New ban on select cellphones in North Korea

Wednesday 28th September, 2016

Stricter inspections and wider detection of illegal phone calls are being enforced in North Korea.

Kim Jong Un looks at an Arirang smartphone in 2013./KCNA

Kim Jong Un looks at an Arirang smartphone in 2013./KCNA

Technology used to detect radio wave signals have been newly distributed around the border regions between North Korea and China, and reports of officials seen using portable detectors are becoming more frequent.

Reporting through phone, a source inside North Korea stated that, “the North Korean government is mounting an unusually severe crackdown on mobile phones. Specifically, older models known as 107-type cellphones, originally released nine years ago are being targeted, and people are being asked to hand them over to their neighbourhood chiefs or to the Party Committees of their offices. People have been warned that they will be accused of using the phones to contact South Korea directly, unless they hand them in. To be honest, much time has passed since 107-type cells were released, so there aren’t many of them left now, in any case.”

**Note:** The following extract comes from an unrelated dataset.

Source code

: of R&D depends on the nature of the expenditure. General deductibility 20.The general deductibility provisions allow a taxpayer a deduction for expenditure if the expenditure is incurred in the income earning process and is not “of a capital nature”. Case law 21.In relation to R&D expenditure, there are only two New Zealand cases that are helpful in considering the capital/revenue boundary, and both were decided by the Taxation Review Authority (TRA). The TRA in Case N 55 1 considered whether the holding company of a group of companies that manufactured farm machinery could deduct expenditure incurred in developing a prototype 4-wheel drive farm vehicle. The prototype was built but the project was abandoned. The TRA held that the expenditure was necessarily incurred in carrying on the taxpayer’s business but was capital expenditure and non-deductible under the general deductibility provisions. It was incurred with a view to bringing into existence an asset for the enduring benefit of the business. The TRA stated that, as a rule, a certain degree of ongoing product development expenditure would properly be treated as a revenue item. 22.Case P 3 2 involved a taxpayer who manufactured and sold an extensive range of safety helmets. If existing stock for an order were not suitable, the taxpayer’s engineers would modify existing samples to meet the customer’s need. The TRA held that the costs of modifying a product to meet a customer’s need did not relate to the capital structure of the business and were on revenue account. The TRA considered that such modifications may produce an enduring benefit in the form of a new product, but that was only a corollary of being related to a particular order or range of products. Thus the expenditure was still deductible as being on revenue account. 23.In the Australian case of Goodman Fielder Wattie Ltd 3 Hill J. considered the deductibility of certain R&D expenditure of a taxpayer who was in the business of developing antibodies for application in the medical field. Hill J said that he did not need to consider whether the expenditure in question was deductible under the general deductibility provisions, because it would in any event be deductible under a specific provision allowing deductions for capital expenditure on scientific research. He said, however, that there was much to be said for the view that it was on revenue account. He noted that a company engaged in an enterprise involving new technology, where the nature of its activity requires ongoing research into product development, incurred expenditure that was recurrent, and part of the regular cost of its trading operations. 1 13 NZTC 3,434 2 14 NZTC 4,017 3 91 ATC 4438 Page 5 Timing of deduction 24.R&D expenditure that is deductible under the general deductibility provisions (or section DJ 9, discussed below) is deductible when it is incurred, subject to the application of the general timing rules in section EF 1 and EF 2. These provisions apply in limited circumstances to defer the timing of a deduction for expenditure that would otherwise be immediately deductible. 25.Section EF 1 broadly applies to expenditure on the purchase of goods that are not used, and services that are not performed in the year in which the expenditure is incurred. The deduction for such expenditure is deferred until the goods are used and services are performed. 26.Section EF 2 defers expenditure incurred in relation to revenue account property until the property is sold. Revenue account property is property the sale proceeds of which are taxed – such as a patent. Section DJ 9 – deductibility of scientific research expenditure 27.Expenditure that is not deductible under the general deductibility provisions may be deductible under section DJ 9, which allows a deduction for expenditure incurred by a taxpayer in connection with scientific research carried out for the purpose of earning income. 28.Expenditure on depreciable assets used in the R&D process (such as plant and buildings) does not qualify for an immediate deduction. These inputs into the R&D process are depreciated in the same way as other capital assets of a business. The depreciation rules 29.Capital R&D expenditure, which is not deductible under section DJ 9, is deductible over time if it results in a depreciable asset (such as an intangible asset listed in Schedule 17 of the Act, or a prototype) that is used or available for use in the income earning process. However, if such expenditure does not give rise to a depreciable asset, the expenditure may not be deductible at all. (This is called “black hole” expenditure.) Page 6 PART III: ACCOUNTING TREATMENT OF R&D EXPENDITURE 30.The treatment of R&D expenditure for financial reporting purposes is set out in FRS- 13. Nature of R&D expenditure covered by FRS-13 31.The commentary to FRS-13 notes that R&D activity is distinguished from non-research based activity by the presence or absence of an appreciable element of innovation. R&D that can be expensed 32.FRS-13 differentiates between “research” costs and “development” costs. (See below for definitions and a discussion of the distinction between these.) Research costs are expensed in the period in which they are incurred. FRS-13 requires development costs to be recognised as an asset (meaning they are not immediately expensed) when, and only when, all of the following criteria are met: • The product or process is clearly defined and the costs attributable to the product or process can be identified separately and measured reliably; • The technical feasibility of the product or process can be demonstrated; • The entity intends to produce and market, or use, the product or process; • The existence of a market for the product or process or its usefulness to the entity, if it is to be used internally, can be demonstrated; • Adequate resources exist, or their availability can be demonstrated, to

“Though, there is a similar cellphone that was released in 2007. What’s good about these phones is that a person can call China directly as long as they use a Chinese USIM. Also, this cellphone has an expandable memory of about 600 mp3 files, so people can listen to all the South Korean music they want,” he said.

2007 saw the release of many types of mobile phones in North Korea, including the conventional cells as well as folder-type phones, but most of them were cheap copies shipped from China. These ‘North Korean’ phones did not enable people to call outside of North Korea, with the exception of the 107 cell, as long as they had a Chinese USIM.

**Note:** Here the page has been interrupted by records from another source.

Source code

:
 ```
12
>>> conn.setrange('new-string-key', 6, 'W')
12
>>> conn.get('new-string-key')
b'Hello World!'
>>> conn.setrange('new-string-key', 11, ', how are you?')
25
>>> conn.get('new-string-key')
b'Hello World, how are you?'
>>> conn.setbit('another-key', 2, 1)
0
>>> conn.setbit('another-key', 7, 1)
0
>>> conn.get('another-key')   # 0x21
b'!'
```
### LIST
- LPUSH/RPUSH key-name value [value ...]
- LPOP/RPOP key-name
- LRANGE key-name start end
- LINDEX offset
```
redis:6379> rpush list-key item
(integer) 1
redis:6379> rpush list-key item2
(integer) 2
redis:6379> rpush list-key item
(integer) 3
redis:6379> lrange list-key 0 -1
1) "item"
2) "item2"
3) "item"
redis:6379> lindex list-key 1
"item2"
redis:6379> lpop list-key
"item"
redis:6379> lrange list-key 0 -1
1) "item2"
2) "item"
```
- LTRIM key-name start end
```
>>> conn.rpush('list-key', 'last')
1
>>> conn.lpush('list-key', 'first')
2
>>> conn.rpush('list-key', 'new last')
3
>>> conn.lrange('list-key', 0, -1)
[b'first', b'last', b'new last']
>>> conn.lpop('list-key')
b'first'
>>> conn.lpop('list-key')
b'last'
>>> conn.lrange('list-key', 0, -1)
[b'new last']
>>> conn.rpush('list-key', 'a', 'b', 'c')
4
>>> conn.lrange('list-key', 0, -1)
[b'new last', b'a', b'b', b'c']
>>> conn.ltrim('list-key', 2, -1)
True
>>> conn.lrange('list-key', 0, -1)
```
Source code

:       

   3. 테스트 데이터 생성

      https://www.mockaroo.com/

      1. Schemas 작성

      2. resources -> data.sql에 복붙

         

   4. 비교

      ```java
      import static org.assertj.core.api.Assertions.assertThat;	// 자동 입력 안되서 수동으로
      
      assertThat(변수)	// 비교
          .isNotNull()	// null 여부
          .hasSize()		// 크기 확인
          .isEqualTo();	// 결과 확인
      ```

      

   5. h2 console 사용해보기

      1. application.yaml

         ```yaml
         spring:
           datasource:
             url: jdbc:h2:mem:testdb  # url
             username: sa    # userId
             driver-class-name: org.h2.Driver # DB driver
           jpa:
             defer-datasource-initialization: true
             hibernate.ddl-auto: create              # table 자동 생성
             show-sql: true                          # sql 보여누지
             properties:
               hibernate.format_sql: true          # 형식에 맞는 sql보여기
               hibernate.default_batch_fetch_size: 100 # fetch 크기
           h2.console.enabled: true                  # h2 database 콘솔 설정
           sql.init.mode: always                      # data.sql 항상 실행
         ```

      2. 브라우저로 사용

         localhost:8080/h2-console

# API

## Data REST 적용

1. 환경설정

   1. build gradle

The North Korean government has resorted to searching the homes of its citizens for Chinese phones, checking the call logs and confiscating them. If there is any evidence that the phone has been used to contact someone in China, the usual result is a self-criticism session or a fine. However, if the phone is found to have received or dialled numbers beginning with ‘010’, a South Korean number, severe consequences await the owner at the State Security Department. Smugglers and families of defectors struggle most under the newly restrictive policy.

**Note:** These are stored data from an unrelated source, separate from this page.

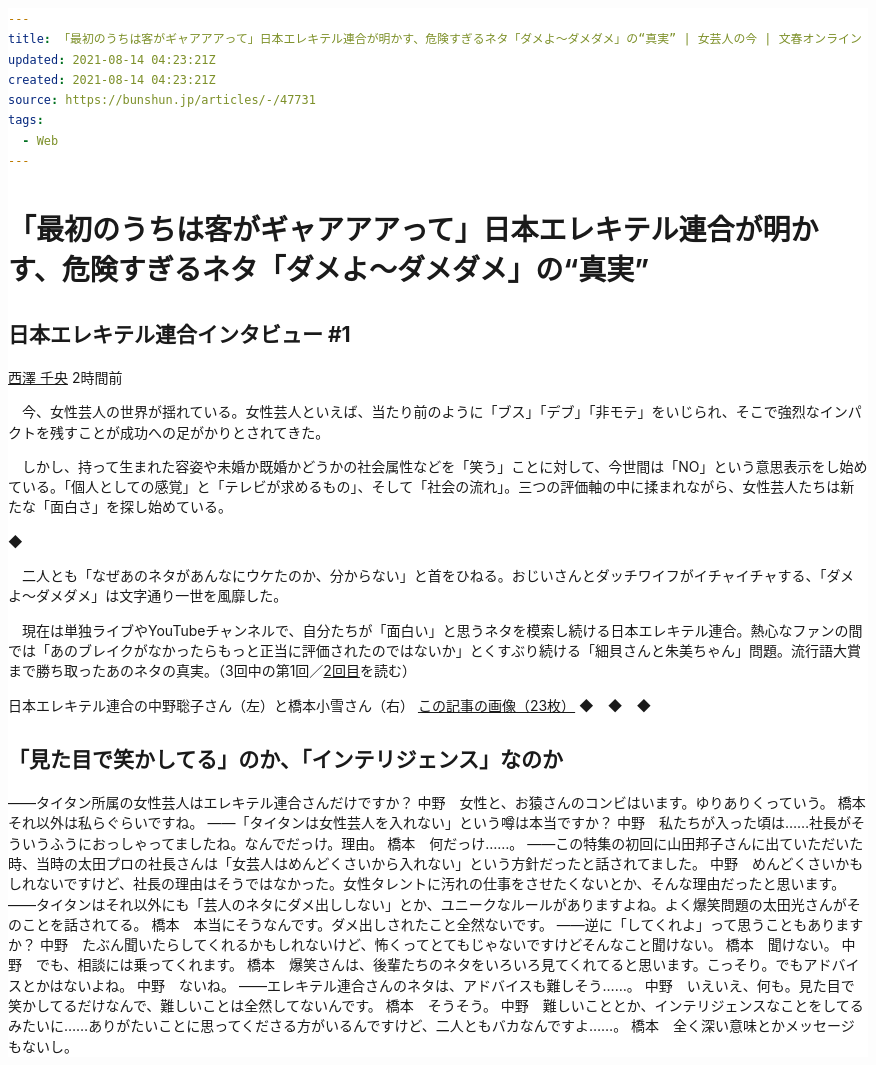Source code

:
 ```yaml
---
title: 「最初のうちは客がギャアアアって」日本エレキテル連合が明かす、危険すぎるネタ「ダメよ〜ダメダメ」の“真実” | 女芸人の今 | 文春オンライン
updated: 2021-08-14 04:23:21Z
created: 2021-08-14 04:23:21Z
source: https://bunshun.jp/articles/-/47731
tags:
  - Web
---
```


# 「最初のうちは客がギャアアアって」日本エレキテル連合が明かす、危険すぎるネタ「ダメよ〜ダメダメ」の“真実”

## 日本エレキテル連合インタビュー #1

 [西澤 千央](https://bunshun.jp/list/author/588450507765616867000000)
 2時間前

　今、女性芸人の世界が揺れている。女性芸人といえば、当たり前のように「ブス」「デブ」「非モテ」をいじられ、そこで強烈なインパクトを残すことが成功への足がかりとされてきた。

　しかし、持って生まれた容姿や未婚か既婚かどうかの社会属性などを「笑う」ことに対して、今世間は「NO」という意思表示をし始めている。「個人としての感覚」と「テレビが求めるもの」、そして「社会の流れ」。三つの評価軸の中に揉まれながら、女性芸人たちは新たな「面白さ」を探し始めている。

◆

　二人とも「なぜあのネタがあんなにウケたのか、分からない」と首をひねる。おじいさんとダッチワイフがイチャイチャする、「ダメよ～ダメダメ」は文字通り一世を風靡した。

　現在は単独ライブやYouTubeチャンネルで、自分たちが「面白い」と思うネタを模索し続ける日本エレキテル連合。熱心なファンの間では「あのブレイクがなかったらもっと正当に評価されたのではないか」とくすぶり続ける「細貝さんと朱美ちゃん」問題。流行語大賞まで勝ち取ったあのネタの真実。（3回中の第1回／[2回目](https://bunshun.jp/articles/-/47732)を読む）

日本エレキテル連合の中野聡子さん（左）と橋本小雪さん（右）
[この記事の画像（23枚）](https://bunshun.jp/articles/photo/47731)
◆　◆　◆

## 「見た目で笑かしてる」のか、「インテリジェンス」なのか

——タイタン所属の女性芸人はエレキテル連合さんだけですか？
中野　女性と、お猿さんのコンビはいます。ゆりありくっていう。
橋本　それ以外は私らぐらいですね。
——「タイタンは女性芸人を入れない」という噂は本当ですか？
中野　私たちが入った頃は……社長がそういうふうにおっしゃってましたね。なんでだっけ。理由。
橋本　何だっけ……。
——この特集の初回に山田邦子さんに出ていただいた時、当時の太田プロの社長さんは「女芸人はめんどくさいから入れない」という方針だったと話されてました。
中野　めんどくさいかもしれないですけど、社長の理由はそうではなかった。女性タレントに汚れの仕事をさせたくないとか、そんな理由だったと思います。
——タイタンはそれ以外にも「芸人のネタにダメ出ししない」とか、ユニークなルールがありますよね。よく爆笑問題の太田光さんがそのことを話されてる。
橋本　本当にそうなんです。ダメ出しされたこと全然ないです。
——逆に「してくれよ」って思うこともありますか？
中野　たぶん聞いたらしてくれるかもしれないけど、怖くってとてもじゃないですけどそんなこと聞けない。
橋本　聞けない。
中野　でも、相談には乗ってくれます。
橋本　爆笑さんは、後輩たちのネタをいろいろ見てくれてると思います。こっそり。でもアドバイスとかはないよね。
中野　ないね。
——エレキテル連合さんのネタは、アドバイスも難しそう……。
中野　いえいえ、何も。見た目で笑かしてるだけなんで、難しいことは全然してないんです。
橋本　そうそう。
中野　難しいこととか、インテリジェンスなことをしてるみたいに……ありがたいことに思ってくださる方がいるんですけど、二人ともバカなんですよ……。
橋本　全く深い意味とかメッセージもないし。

A Chinese USIM also has international call capabilities, which means that direct contact from North Korea to South Korea is possible. North Koreans used to hide deep in the mountains or in trenches designed for storing kimchi to use their Chinese phones – however, with 107-type cells, people can talk in the streets or in the markets without worrying about being suspected.

The North Korean government’s demands to turn these cellphones in may mean that higher-ups have only recently found out about the extent of its capabilities. However, an absolute ban on the phone will prove to be ineffective. There are no rewards offered for turning in a cellphone, and so far few have obeyed the state’s commands.

The source elaborated, “The intentions of the state are clear: it wants to stop North Koreans from getting into contact with people in China or South Korea, to prevent outside information penetrating the border. It also wants to prevent North Koreans from receiving financial help from outside. Subsequent rumours regarding the recent floods in Onsong say that thousands of North Koreans have been killed, which has ignited feelings of animosity towards the state. As usual, this is a policy crafted by the North Korean government led by Kim Jong Un in the hopes of limiting communication and movement among its people.”